*ОПИСАНИЕ ЗАДАНИЯ*.
Повторите без изменений записи, начиная с самого начала и заканчивая строкой, в которой стоит «Obtener más información», включая обе границы. Изображения в ответ не включайте.

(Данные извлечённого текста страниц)
______

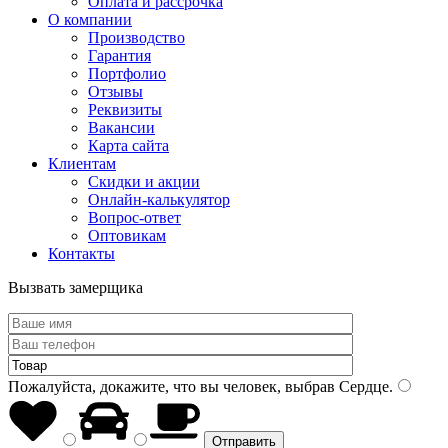
Оплата и рассрочка
О компании
Производство
Гарантия
Портфолио
Отзывы
Реквизиты
Вакансии
Карта сайта
Клиентам
Скидки и акции
Онлайн-калькулятор
Вопрос-ответ
Оптовикам
Контакты
Вызвать замерщика
Пожалуйста, докажите, что вы человек, выбрав
Сердце
.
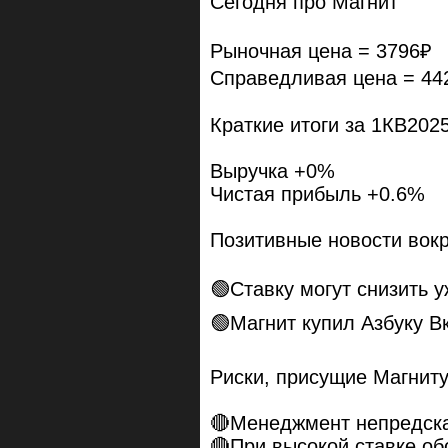
Сегодня про Магнит
Рыночная цена = 3796₽
Справедливая цена = 44
Краткие итоги за 1КВ202
Выручка +0%
Чистая прибыль +0.6%
Позитивные новости вокр
🟢Ставку могут снизить 
🟢Магнит купил Азбуку В
Риски, присущие Магниту
🔴Менеджмент непредск
🔴При высокой ставке об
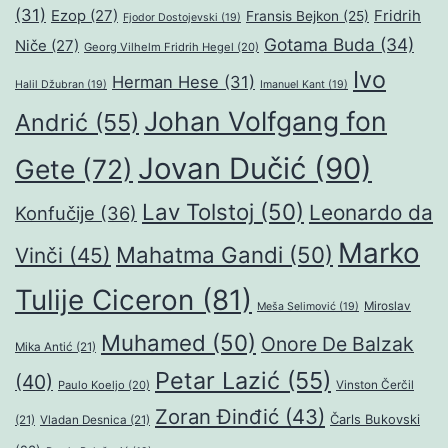
(31)
Ezop
(27)
Fridrih
Fransis Bejkon
(25)
Fjodor Dostojevski
(19)
Gotama Buda
(34)
Niče
(27)
Georg Vilhelm Fridrih Hegel
(20)
Ivo
Herman Hese
(31)
Halil Džubran
(19)
Imanuel Kant
(19)
Johan Volfgang fon
Andrić
(55)
Jovan Dučić
(90)
Gete
(72)
Lav Tolstoj
(50)
Leonardo da
Konfučije
(36)
Marko
Mahatma Gandi
(50)
Vinči
(45)
Tulije Ciceron
(81)
Miroslav
Meša Selimović
(19)
Muhamed
(50)
Onore De Balzak
Mika Antić
(21)
Petar Lazić
(55)
(40)
Paulo Koeljo
(20)
Vinston Čerčil
Zoran Đinđić
(43)
Čarls Bukovski
(21)
Vladan Desnica
(21)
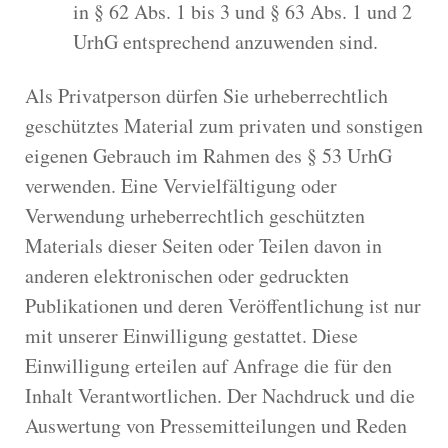
in § 62 Abs. 1 bis 3 und § 63 Abs. 1 und 2
UrhG entsprechend anzuwenden sind.
Als Privatperson dürfen Sie urheberrechtlich
geschütztes Material zum privaten und sonstigen
eigenen Gebrauch im Rahmen des § 53 UrhG
verwenden. Eine Vervielfältigung oder
Verwendung urheberrechtlich geschützten
Materials dieser Seiten oder Teilen davon in
anderen elektronischen oder gedruckten
Publikationen und deren Veröffentlichung ist nur
mit unserer Einwilligung gestattet. Diese
Einwilligung erteilen auf Anfrage die für den
Inhalt Verantwortlichen. Der Nachdruck und die
Auswertung von Pressemitteilungen und Reden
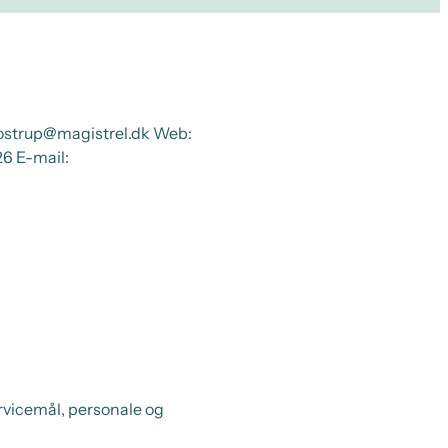
glostrup@magistrel.dk Web:
6 E-mail:
rvicemål, personale og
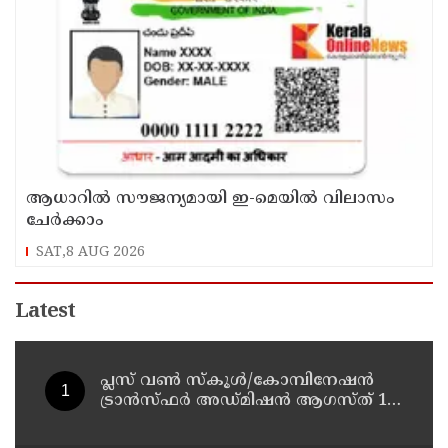
ആധാറിൽ സൗജന്യമായി ഇ-മെയിൽ വിലാസം
ചേർക്കാം
SAT,8 AUG 2026
Latest
പ്ലസ് വൺ സ്‌കൂൾ/കോമ്പിനേഷൻ
ട്രാൻസ്ഫർ അഡ്മിഷൻ ആഗസ്ത് 10,
11 തീയതികളിൽ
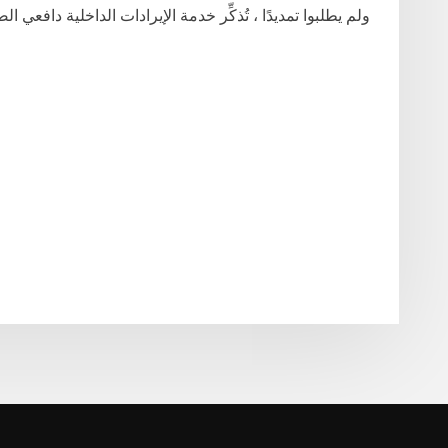
ولم يطلبوا تمديدًا ، تُذكِّر خدمة الإيرادات الداخلية دافعي 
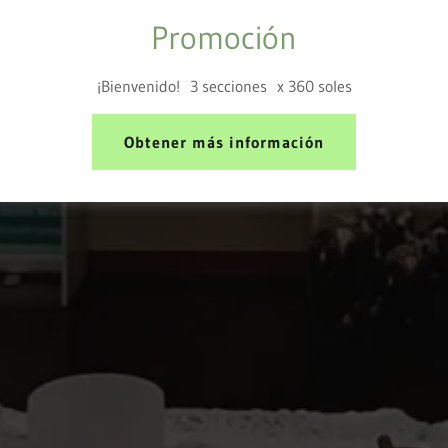
Promoción
¡Bienvenido! 3 secciones x 360 soles
Obtener más información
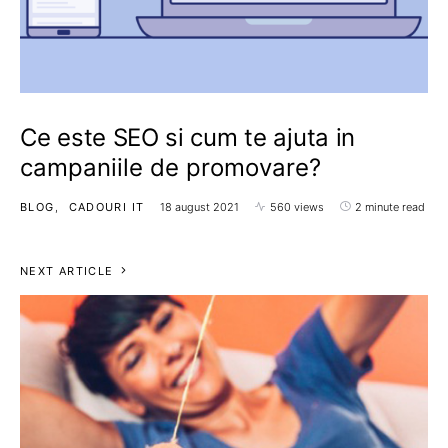
Ce este SEO si cum te ajuta in
campaniile de promovare?
BLOG
CADOURI IT
18 august 2021
560 views
2 minute read
NEXT ARTICLE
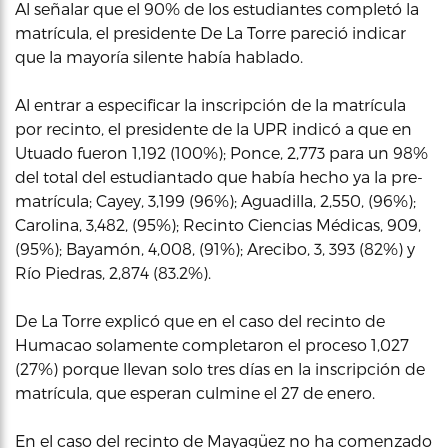
Al señalar que el 90% de los estudiantes completó la
matrícula, el presidente De La Torre pareció indicar
que la mayoría silente había hablado.
Al entrar a especificar la inscripción de la matrícula
por recinto, el presidente de la UPR indicó a que en
Utuado fueron 1,192 (100%); Ponce, 2,773 para un 98%
del total del estudiantado que había hecho ya la pre-
matrícula; Cayey, 3,199 (96%); Aguadilla, 2,550, (96%);
Carolina, 3,482, (95%); Recinto Ciencias Médicas, 909,
(95%); Bayamón, 4,008, (91%); Arecibo, 3, 393 (82%) y
Río Piedras, 2,874 (83.2%).
De La Torre explicó que en el caso del recinto de
Humacao solamente completaron el proceso 1,027
(27%) porque llevan solo tres días en la inscripción de
matrícula, que esperan culmine el 27 de enero.
En el caso del recinto de Mayagüez no ha comenzado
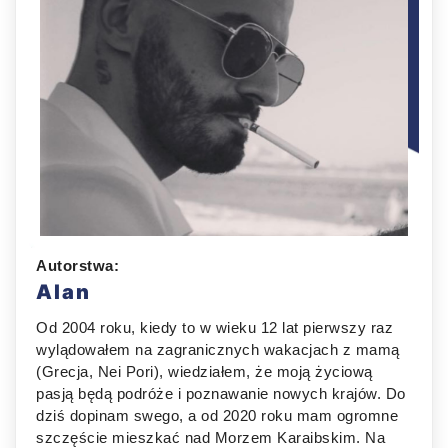
Autorstwa:
Alan
Od 2004 roku, kiedy to w wieku 12 lat pierwszy raz
wylądowałem na zagranicznych wakacjach z mamą
(Grecja, Nei Pori), wiedziałem, że moją życiową
pasją będą podróże i poznawanie nowych krajów. Do
dziś dopinam swego, a od 2020 roku mam ogromne
szczęście mieszkać nad Morzem Karaibskim. Na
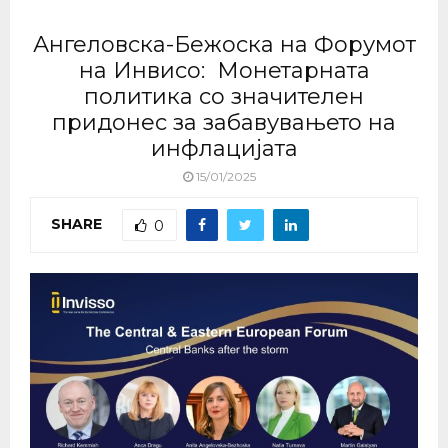
Ангеловска-Бежоска на Форумот
на Инвисо: Монетарната
политика со значителен
придонес за забавувањето на
инфлацијата
15/01/2025
SHARE
0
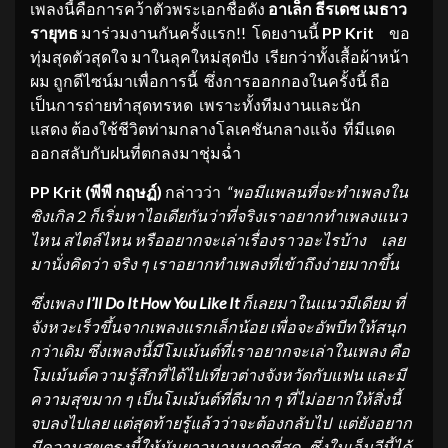
เพลงนี้คือการคว้าตัวพระเอกชื่อดัง
อาเล็ก ธีรเดช
เมธาว
รา
ยุทธ
มาร่วมงานกันครั้งแรก!! โดยงานนี้
PP
Krit
ขอ
ทุ่มสุดตัวสุดใจ มาในลุคใหม่สุดปัง เรียกว่าทั้งเสื้อผ้าหน้า
ผม ถูกดีไซน์มาเพื่อการนี้ ซึ่งการออกกองในครั้งนี้ ถือ
เป็นการถ่ายทำสุดทรหด เพราะทั้งทีมงานและนัก
แสดง ต้องใช้ชีวิตท่ามกลางโลเคชันกลางแจ้ง ที่มีแดด
ออกสลับกับฝนที่ตกลงมาชุ่มฉ่ำ
PP
Krit
(
พีพี
กฤษฏ์
)
กล่าวว่า
“
พอ
มีแพลนที่
จะทำเพลงใน
ซิง
เกิล
2
ก็เริ่มหาไอเดีย
กัน
ว่า
ที่จริงเราอยาก
ทำเพลง
แนว
ไหน สไตล์ไหน
หรืออยากจะเล่าเรื่อง
ราว
อะไร
บ้าง
เลย
มานั่งคิดว่า
จริง ๆ เรา
อยากทำเพลงที่
เข้าถึงง่าย
มากขึ้น
ซึ่งเพลง
I’ll Do It How You Like It
ก็
เลย
มา
ใน
แนว
มีเดียม
ที่
จังหวะ
เร็ว
ขึ้น
จากเพลงแรก
เล็กน้อย
เพื่อจะ
อัพ
บีทให้
สนุก
กว่าเดิม
ซึ่งเพลงนี้มี
โม
เม้นต์
ที่เราอยากจะเล่า
ในเพลง
คือ
โม
เม้นต์
ความรู้สึก
ที่
ได้ไปเที่ยวต่างจังหวัดกับแฟน
และมี
ความสุขมาก ๆ
เป็น
โม
เม้นต์
ที่ดีมาก ๆ
ที่
ไม่อยากให้สิ่งนี้
จบลงไปเลย แต่สุดท้าย
รู้แล้วว่า
จะต้องกลับไป แต่
ยัง
อยาก
มีความสุขตรงนี้ให้มันยาวนาน
มากที่สุด
ซึ่ง
ในเอ็ม
วีนี้ได้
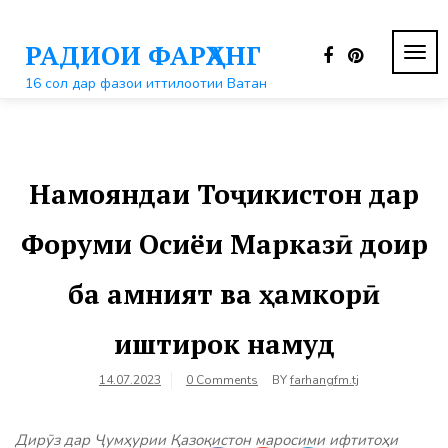
Перейти
к
РАДИОИ ФАРҲАНГ
контенту
ПЕР
НАВ
16 сол дар фазои иттилоотии Ватан
Намояндаи Тоҷикистон дар
Форуми Осиёи Марказӣ доир
ба амният ва ҳамкорӣ
иштирок намуд
14.07.2023
0 Comments
BY
farhangfm.tj
Дирӯз дар Ҷумҳурии Қазоқистон маросими ифтитоҳи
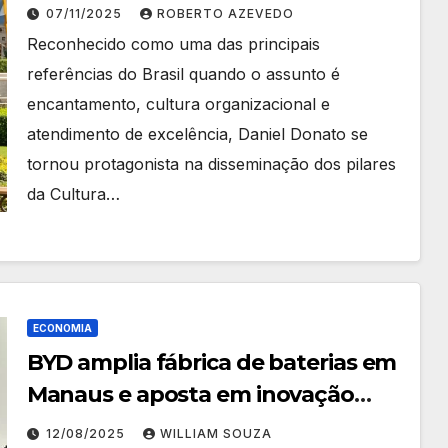
referência nacional em
07/11/2025
ROBERTO AZEVEDO
atendimento e encantamento de
Reconhecido como uma das principais
clientes
referências do Brasil quando o assunto é
encantamento, cultura organizacional e
atendimento de excelência, Daniel Donato se
tornou protagonista na disseminação dos pilares
da Cultura…
ECONOMIA
BYD amplia fábrica de baterias em
Manaus e aposta em inovação
tecnológica
12/08/2025
WILLIAM SOUZA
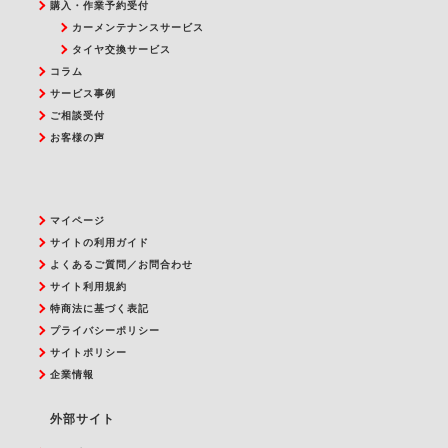
購入・作業予約受付
カーメンテナンスサービス
タイヤ交換サービス
コラム
サービス事例
ご相談受付
お客様の声
マイページ
サイトの利用ガイド
よくあるご質問／お問合わせ
サイト利用規約
特商法に基づく表記
プライバシーポリシー
サイトポリシー
企業情報
外部サイト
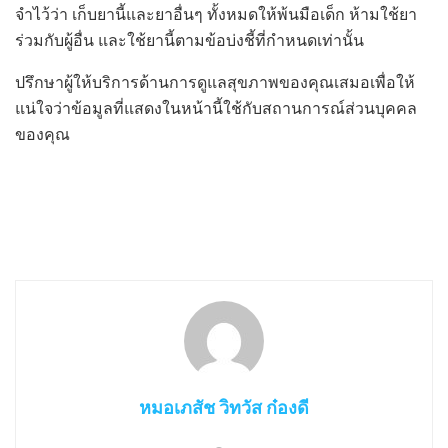
จำไว้ว่า เก็บยานี้และยาอื่นๆ ทั้งหมดให้พ้นมือเด็ก ห้ามใช้ยา
ร่วมกับผู้อื่น และใช้ยานี้ตามข้อบ่งชี้ที่กำหนดเท่านั้น
ปรึกษาผู้ให้บริการด้านการดูแลสุขภาพของคุณเสมอเพื่อให้
แน่ใจว่าข้อมูลที่แสดงในหน้านี้ใช้กับสถานการณ์ส่วนบุคคล
ของคุณ
หมอเภสัช วิทวัส ก๋องดี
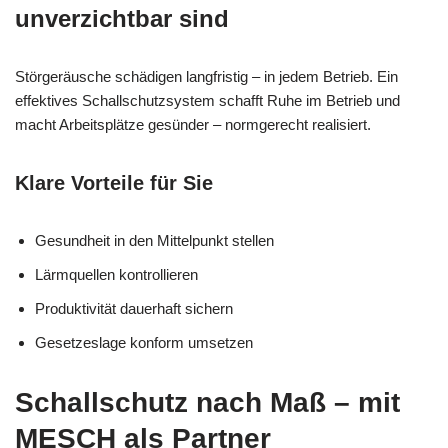
unverzichtbar sind
Störgeräusche schädigen langfristig – in jedem Betrieb. Ein
effektives Schallschutzsystem schafft Ruhe im Betrieb und
macht Arbeitsplätze gesünder – normgerecht realisiert.
Klare Vorteile für Sie
Gesundheit in den Mittelpunkt stellen
Lärmquellen kontrollieren
Produktivität dauerhaft sichern
Gesetzeslage konform umsetzen
Schallschutz nach Maß – mit
MESCH als Partner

______

*РЕЗУЛЬТАТ ЗАДАНИЯ*.
Оплата и рассрочка
О компании
Производство
Гарантия
Портфолио
Отзывы
Реквизиты
Вакансии
Карта сайта
Клиентам
Скидки и акции
Онлайн-калькулятор
Вопрос-ответ
Оптовикам
Контакты
Вызвать замерщика
Пожалуйста, докажите, что вы человек, выбрав
Сердце
.
Сегодня про Магнит
Рыночная цена = 3796₽
Справедливая цена = 44
Краткие итоги за 1КВ202
Выручка +0%
Чистая прибыль +0.6%
Позитивные новости вокр
🟢Ставку могут снизить 
🟢Магнит купил Азбуку В
Риски, присущие Магниту
🔴Менеджмент непредск
🔴При высокой ставке об
(31)
Ezop
(27)
Fridrih
Fransis Bejkon
(25)
Fjodor Dostojevski
(19)
Gotama Buda
(34)
Niče
(27)
Georg Vilhelm Fridrih Hegel
(20)
Ivo
Herman Hese
(31)
Halil Džubran
(19)
Imanuel Kant
(19)
Johan Volfgang fon
Andrić
(55)
Jovan Dučić
(90)
Gete
(72)
Lav Tolstoj
(50)
Leonardo da
Konfučije
(36)
Marko
Mahatma Gandi
(50)
Vinči
(45)
Tulije Ciceron
(81)
Miroslav
Meša Selimović
(19)
Muhamed
(50)
Onore De Balzak
Mika Antić
(21)
Petar Lazić
(55)
(40)
Paulo Koeljo
(20)
Vinston Čerčil
Zoran Đinđić
(43)
Čarls Bukovski
(21)
Vladan Desnica
(21)
in § 62 Abs. 1 bis 3 und § 63 Abs. 1 und 2
UrhG entsprechend anzuwenden sind.
Als Privatperson dürfen Sie urheberrechtlich
geschütztes Material zum privaten und sonstigen
eigenen Gebrauch im Rahmen des § 53 UrhG
verwenden. Eine Vervielfältigung oder
Verwendung urheberrechtlich geschützten
Materials dieser Seiten oder Teilen davon in
anderen elektronischen oder gedruckten
Publikationen und deren Veröffentlichung ist nur
mit unserer Einwilligung gestattet. Diese
Einwilligung erteilen auf Anfrage die für den
Inhalt Verantwortlichen. Der Nachdruck und die
Auswertung von Pressemitteilungen und Reden
glostrup@magistrel.dk Web:
6 E-mail:
rvicemål, personale og
ആധാറിൽ സൗജന്യമായി ഇ-മെയിൽ വിലാസം
ചേർക്കാം
SAT,8 AUG 2026
Latest
പ്ലസ് വൺ സ്‌കൂൾ/കോമ്പിനേഷൻ
ട്രാൻസ്ഫർ അഡ്മിഷൻ ആഗസ്ത് 10,
11 തീയതികളിൽ
ولم يطلبوا تمديدًا ، تُذكِّر خدمة الإيرادات الداخلية دافعي 
Promoción
¡Bienvenido! 3 secciones x 360 soles
Obtener más información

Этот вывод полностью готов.